DIY Integrated Circuit Design with MOSIS

Photo: SATRE ELECTRONICS

MOSIS, short for Metal Oxide Semiconductor Implementation Service, is to integrated circuits what BatchPCB is to printed circuit boards.  That is, it’s a batch order service that makes getting your own custom ICs fabricated more affordable by allowing lots of designers to contribute their designs and share the costs of a single IC fabrication run.

The difference in this case is that unlike your typical PCB pool, where a single board might cost $20, in IC-land, “affordable” means “tens of thousands of dollars’.”  For this reason, MOSIS is usually reserved for use by universities and startup companies, not by individuals.

However, that doesn’t mean that some particularly ambitious people haven’t used MOSIS to make their own chips before.

The photos that follow and the chip layout shown above are one example of an individual, Scot Satre of Satre Electronics, who in 2004 decided to design some of his own application-specific integreated circuits (see ASIC) in his spare-time.

Photo: SATRE ELECTRONICS

Photo: SATRE ELECTRONICS

I’m sure there have been others, but this is surely one of only a few examples of an individual having their own custom chips made.

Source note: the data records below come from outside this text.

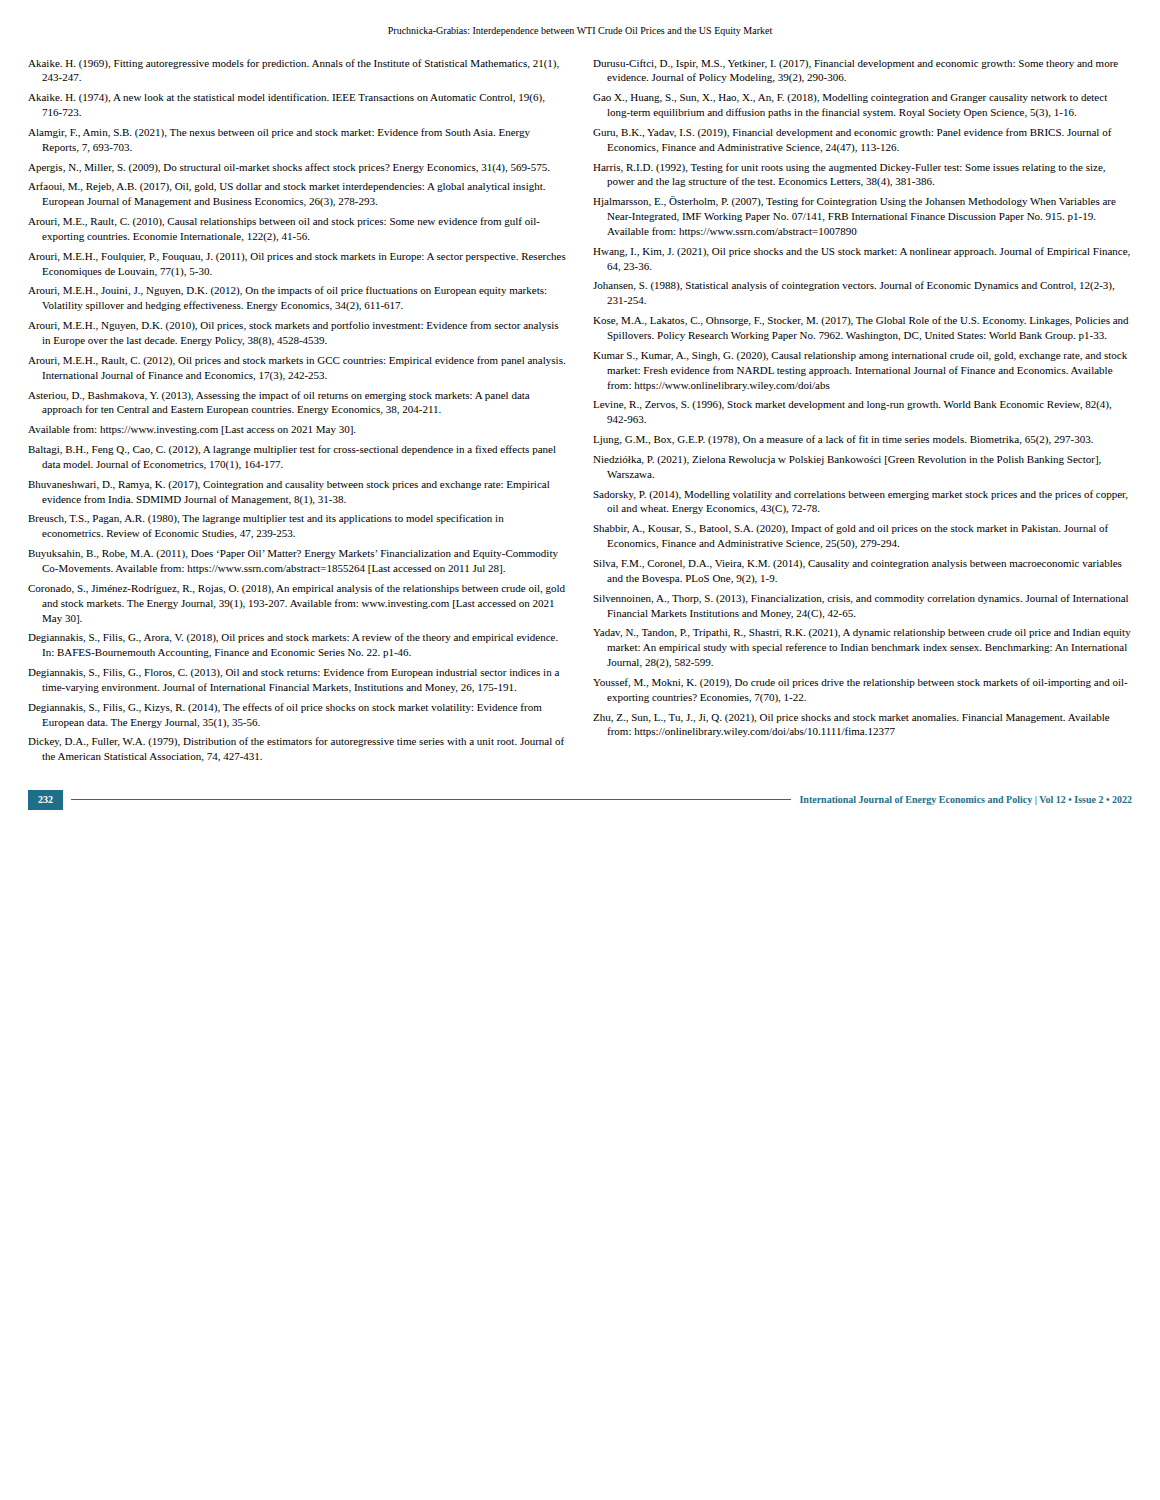Pruchnicka-Grabias: Interdependence between WTI Crude Oil Prices and the US Equity Market
Akaike. H. (1969), Fitting autoregressive models for prediction. Annals of the Institute of Statistical Mathematics, 21(1), 243-247.
Akaike. H. (1974), A new look at the statistical model identification. IEEE Transactions on Automatic Control, 19(6), 716-723.
Alamgir, F., Amin, S.B. (2021), The nexus between oil price and stock market: Evidence from South Asia. Energy Reports, 7, 693-703.
Apergis, N., Miller, S. (2009), Do structural oil-market shocks affect stock prices? Energy Economics, 31(4), 569-575.
Arfaoui, M., Rejeb, A.B. (2017), Oil, gold, US dollar and stock market interdependencies: A global analytical insight. European Journal of Management and Business Economics, 26(3), 278-293.
Arouri, M.E., Rault, C. (2010), Causal relationships between oil and stock prices: Some new evidence from gulf oil-exporting countries. Economie Internationale, 122(2), 41-56.
Arouri, M.E.H., Foulquier, P., Fouquau, J. (2011), Oil prices and stock markets in Europe: A sector perspective. Reserches Economiques de Louvain, 77(1), 5-30.
Arouri, M.E.H., Jouini, J., Nguyen, D.K. (2012), On the impacts of oil price fluctuations on European equity markets: Volatility spillover and hedging effectiveness. Energy Economics, 34(2), 611-617.
Arouri, M.E.H., Nguyen, D.K. (2010), Oil prices, stock markets and portfolio investment: Evidence from sector analysis in Europe over the last decade. Energy Policy, 38(8), 4528-4539.
Arouri, M.E.H., Rault, C. (2012), Oil prices and stock markets in GCC countries: Empirical evidence from panel analysis. International Journal of Finance and Economics, 17(3), 242-253.
Asteriou, D., Bashmakova, Y. (2013), Assessing the impact of oil returns on emerging stock markets: A panel data approach for ten Central and Eastern European countries. Energy Economics, 38, 204-211.
Available from: https://www.investing.com [Last access on 2021 May 30].
Baltagi, B.H., Feng Q., Cao, C. (2012), A lagrange multiplier test for cross-sectional dependence in a fixed effects panel data model. Journal of Econometrics, 170(1), 164-177.
Bhuvaneshwari, D., Ramya, K. (2017), Cointegration and causality between stock prices and exchange rate: Empirical evidence from India. SDMIMD Journal of Management, 8(1), 31-38.
Breusch, T.S., Pagan, A.R. (1980), The lagrange multiplier test and its applications to model specification in econometrics. Review of Economic Studies, 47, 239-253.
Buyuksahin, B., Robe, M.A. (2011), Does ‘Paper Oil’ Matter? Energy Markets’ Financialization and Equity-Commodity Co-Movements. Available from: https://www.ssrn.com/abstract=1855264 [Last accessed on 2011 Jul 28].
Coronado, S., Jiménez-Rodríguez, R., Rojas, O. (2018), An empirical analysis of the relationships between crude oil, gold and stock markets. The Energy Journal, 39(1), 193-207. Available from: www.investing.com [Last accessed on 2021 May 30].
Degiannakis, S., Filis, G., Arora, V. (2018), Oil prices and stock markets: A review of the theory and empirical evidence. In: BAFES-Bournemouth Accounting, Finance and Economic Series No. 22. p1-46.
Degiannakis, S., Filis, G., Floros, C. (2013), Oil and stock returns: Evidence from European industrial sector indices in a time-varying environment. Journal of International Financial Markets, Institutions and Money, 26, 175-191.
Degiannakis, S., Filis, G., Kizys, R. (2014), The effects of oil price shocks on stock market volatility: Evidence from European data. The Energy Journal, 35(1), 35-56.
Dickey, D.A., Fuller, W.A. (1979), Distribution of the estimators for autoregressive time series with a unit root. Journal of the American Statistical Association, 74, 427-431.
Durusu-Ciftci, D., Ispir, M.S., Yetkiner, I. (2017), Financial development and economic growth: Some theory and more evidence. Journal of Policy Modeling, 39(2), 290-306.
Gao X., Huang, S., Sun, X., Hao, X., An, F. (2018), Modelling cointegration and Granger causality network to detect long-term equilibrium and diffusion paths in the financial system. Royal Society Open Science, 5(3), 1-16.
Guru, B.K., Yadav, I.S. (2019), Financial development and economic growth: Panel evidence from BRICS. Journal of Economics, Finance and Administrative Science, 24(47), 113-126.
Harris, R.I.D. (1992), Testing for unit roots using the augmented Dickey-Fuller test: Some issues relating to the size, power and the lag structure of the test. Economics Letters, 38(4), 381-386.
Hjalmarsson, E., Österholm, P. (2007), Testing for Cointegration Using the Johansen Methodology When Variables are Near-Integrated, IMF Working Paper No. 07/141, FRB International Finance Discussion Paper No. 915. p1-19. Available from: https://www.ssrn.com/abstract=1007890
Hwang, I., Kim, J. (2021), Oil price shocks and the US stock market: A nonlinear approach. Journal of Empirical Finance, 64, 23-36.
Johansen, S. (1988), Statistical analysis of cointegration vectors. Journal of Economic Dynamics and Control, 12(2-3), 231-254.
Kose, M.A., Lakatos, C., Ohnsorge, F., Stocker, M. (2017), The Global Role of the U.S. Economy. Linkages, Policies and Spillovers. Policy Research Working Paper No. 7962. Washington, DC, United States: World Bank Group. p1-33.
Kumar S., Kumar, A., Singh, G. (2020), Causal relationship among international crude oil, gold, exchange rate, and stock market: Fresh evidence from NARDL testing approach. International Journal of Finance and Economics. Available from: https://www.onlinelibrary.wiley.com/doi/abs
Levine, R., Zervos, S. (1996), Stock market development and long-run growth. World Bank Economic Review, 82(4), 942-963.
Ljung, G.M., Box, G.E.P. (1978), On a measure of a lack of fit in time series models. Biometrika, 65(2), 297-303.
Niedziółka, P. (2021), Zielona Rewolucja w Polskiej Bankowości [Green Revolution in the Polish Banking Sector], Warszawa.
Sadorsky, P. (2014), Modelling volatility and correlations between emerging market stock prices and the prices of copper, oil and wheat. Energy Economics, 43(C), 72-78.
Shabbir, A., Kousar, S., Batool, S.A. (2020), Impact of gold and oil prices on the stock market in Pakistan. Journal of Economics, Finance and Administrative Science, 25(50), 279-294.
Silva, F.M., Coronel, D.A., Vieira, K.M. (2014), Causality and cointegration analysis between macroeconomic variables and the Bovespa. PLoS One, 9(2), 1-9.
Silvennoinen, A., Thorp, S. (2013), Financialization, crisis, and commodity correlation dynamics. Journal of International Financial Markets Institutions and Money, 24(C), 42-65.
Yadav, N., Tandon, P., Tripathi, R., Shastri, R.K. (2021), A dynamic relationship between crude oil price and Indian equity market: An empirical study with special reference to Indian benchmark index sensex. Benchmarking: An International Journal, 28(2), 582-599.
Youssef, M., Mokni, K. (2019), Do crude oil prices drive the relationship between stock markets of oil-importing and oil-exporting countries? Economies, 7(70), 1-22.
Zhu, Z., Sun, L., Tu, J., Ji, Q. (2021), Oil price shocks and stock market anomalies. Financial Management. Available from: https://onlinelibrary.wiley.com/doi/abs/10.1111/fima.12377
232 International Journal of Energy Economics and Policy | Vol 12 • Issue 2 • 2022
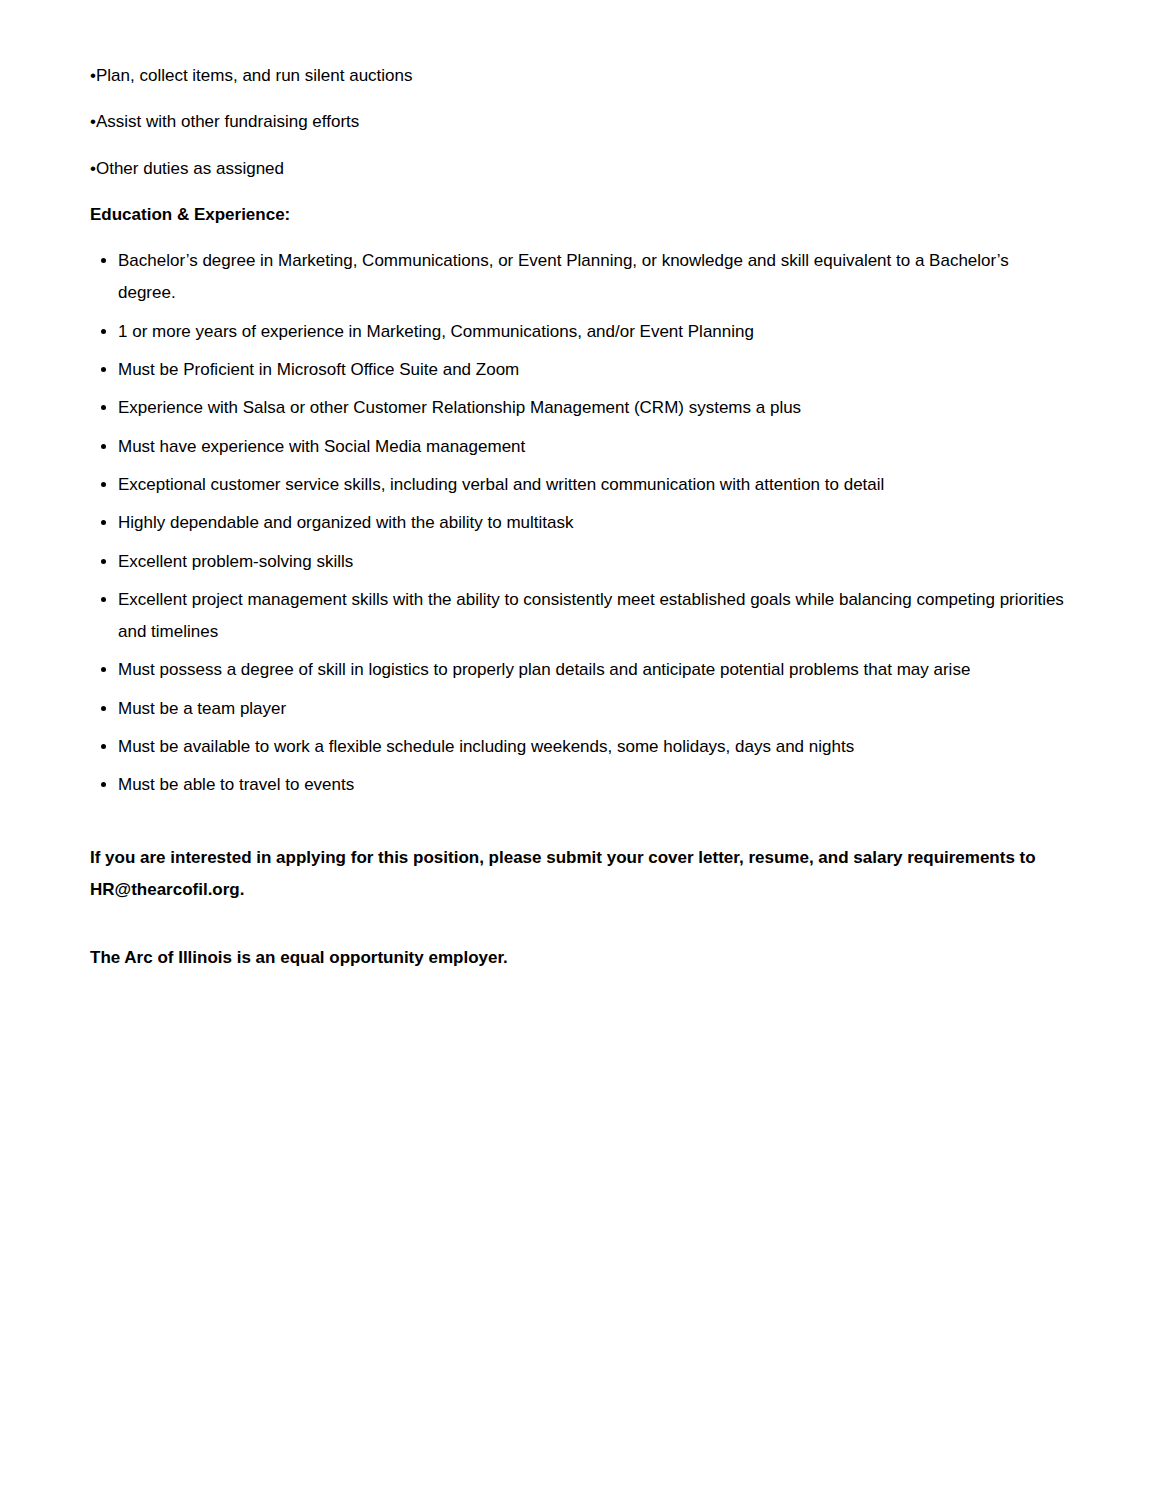•Plan, collect items, and run silent auctions
•Assist with other fundraising efforts
•Other duties as assigned
Education & Experience:
Bachelor’s degree in Marketing, Communications, or Event Planning, or knowledge and skill equivalent to a Bachelor’s degree.
1 or more years of experience in Marketing, Communications, and/or Event Planning
Must be Proficient in Microsoft Office Suite and Zoom
Experience with Salsa or other Customer Relationship Management (CRM) systems a plus
Must have experience with Social Media management
Exceptional customer service skills, including verbal and written communication with attention to detail
Highly dependable and organized with the ability to multitask
Excellent problem-solving skills
Excellent project management skills with the ability to consistently meet established goals while balancing competing priorities and timelines
Must possess a degree of skill in logistics to properly plan details and anticipate potential problems that may arise
Must be a team player
Must be available to work a flexible schedule including weekends, some holidays, days and nights
Must be able to travel to events
If you are interested in applying for this position, please submit your cover letter, resume, and salary requirements to HR@thearcofil.org.
The Arc of Illinois is an equal opportunity employer.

I find this sort of thing very inspiring.  Will there be a time when individuals can submit their own chip designs to a multi-project wafer (MPW) like we submit PCB designs to group orders today?

Gold Phoenix makes BatchPCB possible by providing cheap offshore PCB fabrication services.  Where is the Gold Phoenix of semiconductor foundries that will make DIY IC design affordable for ordinary people and not just universities, corporations, and VC-funded startups?  Where are the free, open source tools that will enable you and I to simulate and layout our own chips?

If you could design your own integrated circuit, what would you make?